Would you please output, word for word, the span of the listing below that opens on the line containing "engedélyezze a sütik használatát" and closes on the line containing "a weboldal bal alsó"? Include both ends and nothing more.
[[ Records for this exercise open ]]
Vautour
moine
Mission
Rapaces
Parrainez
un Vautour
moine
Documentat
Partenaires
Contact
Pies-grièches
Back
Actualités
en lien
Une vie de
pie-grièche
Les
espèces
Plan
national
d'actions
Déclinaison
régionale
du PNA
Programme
[[ Records for this exercise closed ]]
[[ Records for this exercise open ]]
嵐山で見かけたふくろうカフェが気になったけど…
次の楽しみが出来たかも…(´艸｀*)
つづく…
[[ Records for this exercise closed ]]
[[ Records for this exercise open ]]
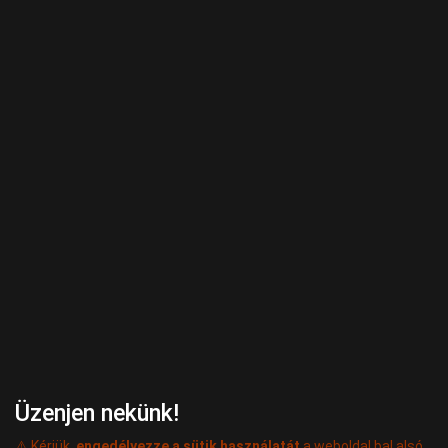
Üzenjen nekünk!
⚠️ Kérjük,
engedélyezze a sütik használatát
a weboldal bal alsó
[[ Records for this exercise closed ]]
Solution to this exercise:
engedélyezze a sütik használatát
a weboldal bal alsó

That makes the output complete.